● Activity:
What lines of the listing below contain the word "knee"? Copy each of them out.

● Source data:
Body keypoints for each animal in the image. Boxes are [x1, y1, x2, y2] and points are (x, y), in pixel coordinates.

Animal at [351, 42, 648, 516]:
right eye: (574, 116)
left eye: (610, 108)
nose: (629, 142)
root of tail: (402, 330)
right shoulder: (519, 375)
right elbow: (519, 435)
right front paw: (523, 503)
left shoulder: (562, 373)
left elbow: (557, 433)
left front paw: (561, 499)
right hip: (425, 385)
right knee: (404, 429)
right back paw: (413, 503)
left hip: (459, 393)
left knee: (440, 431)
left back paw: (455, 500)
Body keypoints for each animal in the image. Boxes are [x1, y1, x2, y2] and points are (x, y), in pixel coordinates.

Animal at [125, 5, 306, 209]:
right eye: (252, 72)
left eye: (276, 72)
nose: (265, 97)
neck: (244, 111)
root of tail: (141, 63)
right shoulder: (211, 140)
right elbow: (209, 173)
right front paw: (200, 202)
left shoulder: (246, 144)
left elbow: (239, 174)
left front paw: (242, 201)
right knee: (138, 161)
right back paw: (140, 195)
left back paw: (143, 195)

--

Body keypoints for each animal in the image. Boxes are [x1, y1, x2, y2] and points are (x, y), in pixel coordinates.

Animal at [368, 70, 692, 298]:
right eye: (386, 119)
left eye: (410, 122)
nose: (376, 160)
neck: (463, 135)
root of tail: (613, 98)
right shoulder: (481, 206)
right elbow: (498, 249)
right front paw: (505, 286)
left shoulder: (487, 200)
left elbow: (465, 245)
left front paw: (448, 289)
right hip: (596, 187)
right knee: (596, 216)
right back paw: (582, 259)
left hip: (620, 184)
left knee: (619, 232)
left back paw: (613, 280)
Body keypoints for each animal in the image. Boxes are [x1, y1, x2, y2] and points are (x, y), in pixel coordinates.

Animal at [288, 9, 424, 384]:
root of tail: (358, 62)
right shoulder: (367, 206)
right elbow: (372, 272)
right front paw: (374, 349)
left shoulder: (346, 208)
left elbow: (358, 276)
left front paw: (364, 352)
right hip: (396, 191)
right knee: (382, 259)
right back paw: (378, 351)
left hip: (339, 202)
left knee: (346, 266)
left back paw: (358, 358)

---

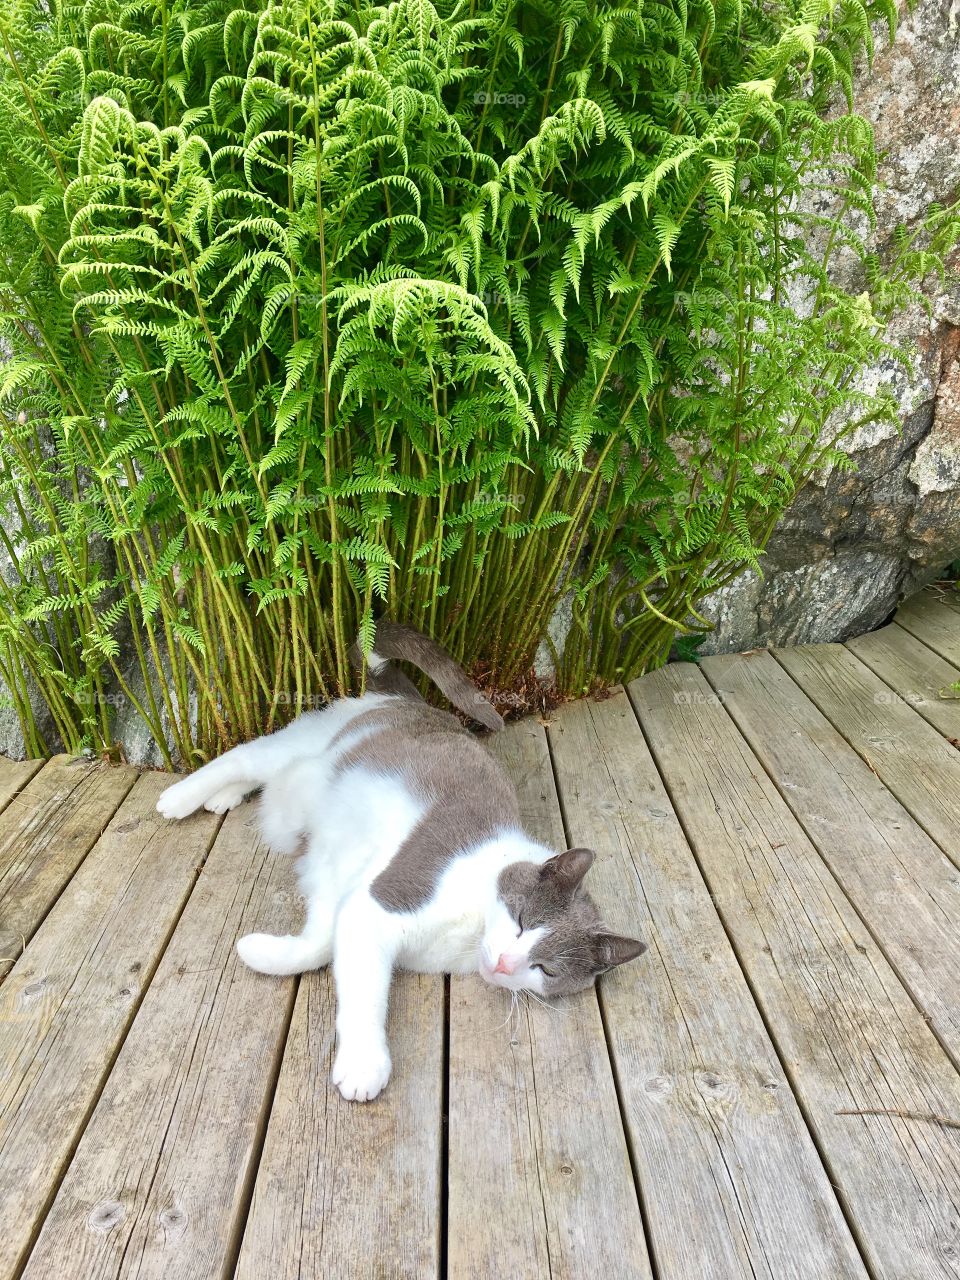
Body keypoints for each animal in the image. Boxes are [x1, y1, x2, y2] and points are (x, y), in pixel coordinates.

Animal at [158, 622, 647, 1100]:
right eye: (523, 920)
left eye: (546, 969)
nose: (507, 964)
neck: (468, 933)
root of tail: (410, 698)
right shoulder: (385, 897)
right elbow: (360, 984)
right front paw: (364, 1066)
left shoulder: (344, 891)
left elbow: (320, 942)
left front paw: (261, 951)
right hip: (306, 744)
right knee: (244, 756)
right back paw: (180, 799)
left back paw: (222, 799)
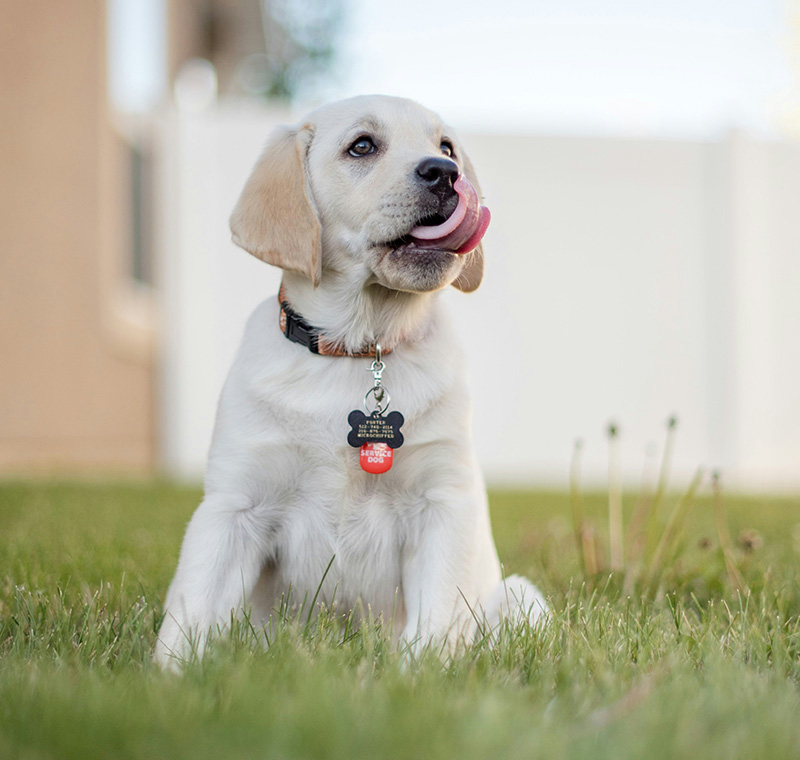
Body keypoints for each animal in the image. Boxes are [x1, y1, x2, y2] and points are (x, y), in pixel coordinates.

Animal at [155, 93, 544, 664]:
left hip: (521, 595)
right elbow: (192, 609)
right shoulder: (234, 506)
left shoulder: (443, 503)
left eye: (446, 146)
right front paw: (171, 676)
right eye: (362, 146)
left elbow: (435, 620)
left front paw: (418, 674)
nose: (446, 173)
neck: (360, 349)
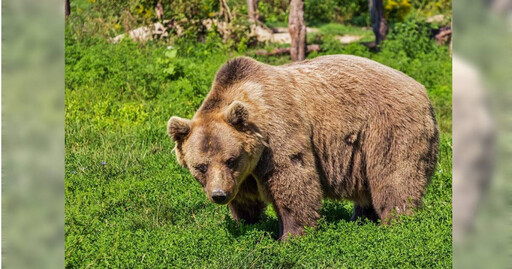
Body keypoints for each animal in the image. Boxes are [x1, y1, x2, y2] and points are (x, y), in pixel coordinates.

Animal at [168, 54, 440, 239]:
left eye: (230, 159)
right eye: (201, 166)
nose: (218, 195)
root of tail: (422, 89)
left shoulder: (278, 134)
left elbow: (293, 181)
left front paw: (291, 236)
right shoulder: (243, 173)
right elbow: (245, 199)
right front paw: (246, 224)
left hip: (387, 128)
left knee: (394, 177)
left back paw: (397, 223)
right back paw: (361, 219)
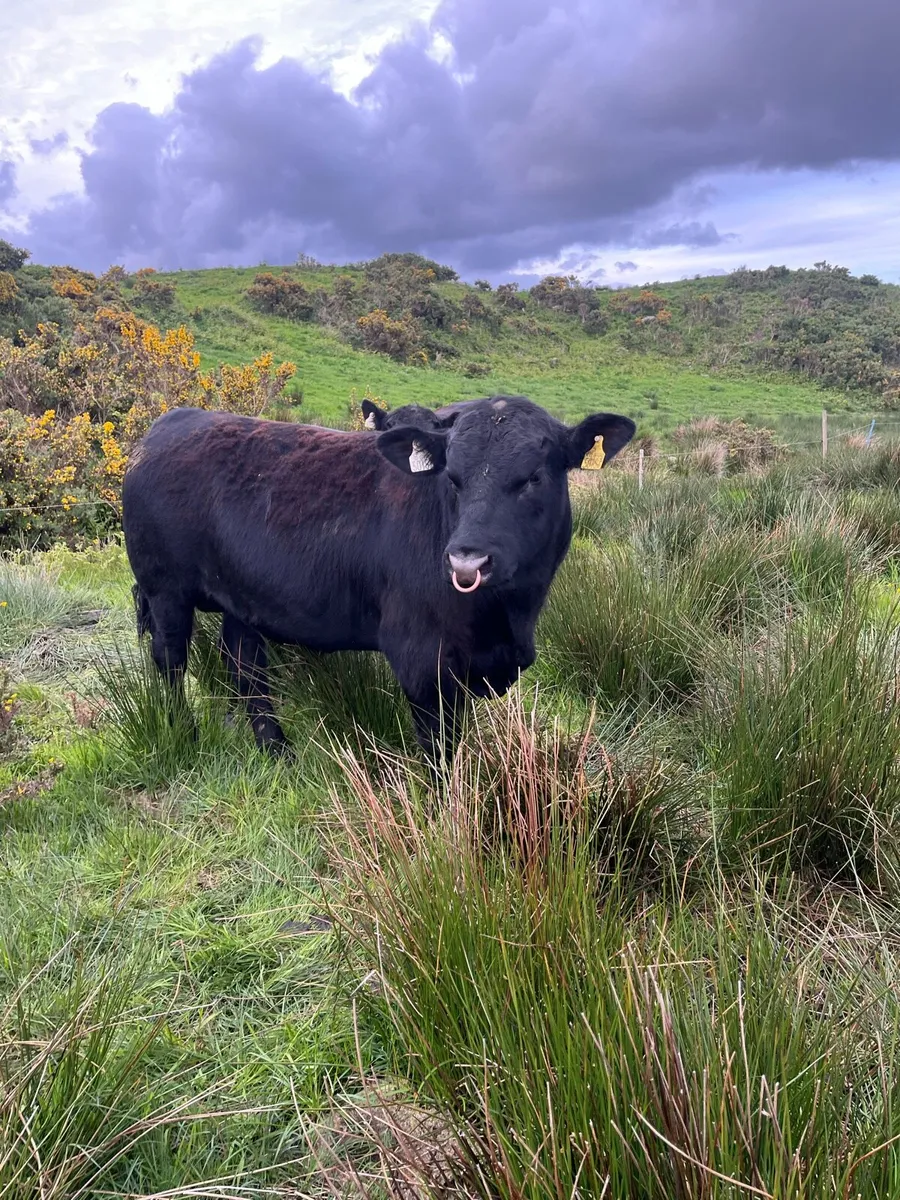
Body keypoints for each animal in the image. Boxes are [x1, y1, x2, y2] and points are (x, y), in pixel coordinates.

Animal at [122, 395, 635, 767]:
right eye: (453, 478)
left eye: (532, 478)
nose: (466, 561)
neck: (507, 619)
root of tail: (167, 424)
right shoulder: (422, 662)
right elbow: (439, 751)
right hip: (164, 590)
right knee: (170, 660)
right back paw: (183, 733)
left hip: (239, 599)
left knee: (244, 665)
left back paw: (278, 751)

● Answer to this problem:
right knee: (404, 429)
left knee: (440, 431)
right knee: (138, 161)
right knee: (596, 216)
left knee: (619, 232)
right knee: (382, 259)
left knee: (346, 266)
right knee: (244, 756)
left knee: (394, 177)
right knee: (170, 660)
left knee: (244, 665)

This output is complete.